Gelin daima kendini bekletir, ananedir. En aşağı iki köprüden birden geçmesi lazımdır. Bu da olayın uzamasının bir sebebidir. Gelin arabası Pleymut veya Buik Balat dışındaki taksi durağından ısmarlanmış, sabah çiçekçi Yorgonun dükkânında çiçek gırlandaları ile süslenmiş, içine gelinin çiçeği konup evine yollanmış kapıda bekler. Zaman gelmiştir, gelin evden çıkmak üzerdir. Dualar, şarkılar, lulular ve kapının önündeki mahalle çocuk ve komşular geline pirinç, şeker, para karışımı atarlar ve gelin beyaz kuğu gibi taksinin içine yerleştirilir. Diğer taksilerle birinci Unkapanı arkasından Galata köprüleri geçtikten sonra aynı yoldan Sinagogun kapısına gelinir.

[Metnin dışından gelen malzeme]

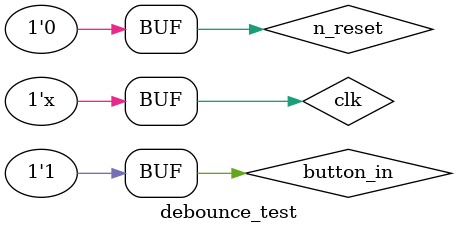
<source format=sv>
`timescale 1 us / 1 us


module debounce_test();
    logic clk;
    logic n_reset;
    logic button_in;
    logic DB_out;
 
    debounce UUT (button_in, clk, n_reset, DB_out);
 
 
    initial begin
            clk = 1'b0;
            n_reset = 1'b1;
            #20 n_reset = 1'b0;      // at time 20 release the reset
            button_in = 1'b1;
             
            // We need at least twice the counter value to stabilize value of DB_out
            // before we change the button in
            #50000 button_in = 1'b0; // We pressed the key here 
            #400 button_in = 1'b1; // Key debounce to 1 after 400 micro seconds             
            #800 button_in = 1'b0;    // Debounce after 800 ms
            #2000 button_in = 1'b1; // Decounce after 2 ms          
            #800 button_in = 1'b0;
            #40000 button_in = 1'b1;
            #4000 button_in = 1'b0;     
            #40000 button_in = 1'b1;
            #400 button_in = 1'b0;
            #800 button_in = 1'b1;      
            #800 button_in = 1'b0;
            #800 button_in = 1'b1;
            #40000 button_in = 1'b0;        
            #4000 button_in = 1'b1;
    end
    always
            #10 clk = ~clk;  // 20 mirco seconds = 50 KHz Clock cycle   
 
endmodule
</source>
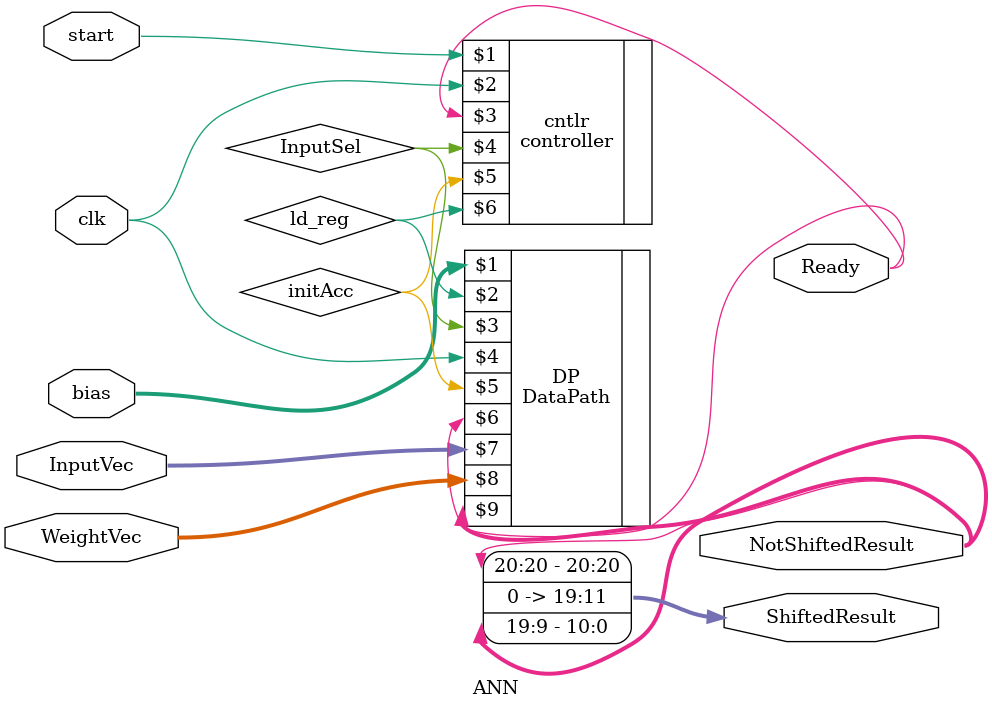
<source format=v>
`timescale 1ns / 1ps


module ANN#(parameter n=62)( 
	input[7:0] bias,
    input [0:8*n-1] InputVec,
    input [0:8*n-1] WeightVec,
	 input start,clk,
    output [20:0] ShiftedResult,
	 output [20:0] NotShiftedResult,
	 output Ready
    );
	 wire InputSel,initAcc,ld_reg;
	 controller#(n) cntlr(start,clk,Ready,InputSel,initAcc,ld_reg);
	 DataPath#(n) DP(bias,ld_reg,InputSel,clk,initAcc,Ready,InputVec,WeightVec,NotShiftedResult);
	 assign ShiftedResult = {NotShiftedResult[20],9'b0,NotShiftedResult[19:9]};
endmodule

</source>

Otomobillerin kapıları açılır, bir heyecan, bir patırtı, herkes kendine bir daha çeki düzen verir, gelin itina ile otomobilden çıkarılır ve artık geri gitmek yok, hep ileri, ileri. Erkekler başlarına silindir şapkalarını giyerken birbirlerine bakıp gülerler, arabadan çıkan küçük gelin ve damat boyunlarından aşağı küçük, içi gül yaprak dolusu sepetlerini koyup gelinin kuyruğunu tutar, kaldırırlar. Artık bütün bu kortej Sinagogun iç kapısına gelip sıralanmışlardır. Sammas Palti gerek Haham Asayasa gerek yukarıdaki koroya işaretini vermiştir. Herkes yanındaki arkadaşı ile olan sohbeti bırakıp giriş kapısına yönelmiş,  damat talamonda bütün ailesi ile oturdukları sandalyelerden kalkıp heykelleştiler. Yukarı azaradan başlayan BOİ KALLA aryası tüyleri ürperterek etrafa dağılır.

Herkesi büyüler bir hoş eder. Kortej bu sefer kız tarafı daha şatafatlı, daha ciddi, tüller içinde beyaz elbisesi ile kuğu gibi süzülen gelinin arkasında ve gelinin önünde gül yapraklarını saçan enfrenterikos ve Paltinin sekliyen ayağına uyarak yavaş adımlarla talamona doğru ilerler yerlerini tutarlar. Beklenen an gelmiştir. Annem ertesi sabah bizleri büyük anneye gidin sizler alikobeni versin deyin ve gerisini bana getirin der ve bizi yollar. Sebebini daha sonraki günün ertesi kulak kabartmakla duydum. Meğer annem bizleri yolladıktan sonra doğru gelinin annesine gittiği ve orada kırmızı şurup içip temiz alınla çıktıklarını büyük anneme anlatı. Bizler ise sadece büyük annemin bize bildiğimiz biskoços vermesi ile bitirdik. Halen o gün bu gün bu alikobeniyi merak ederim.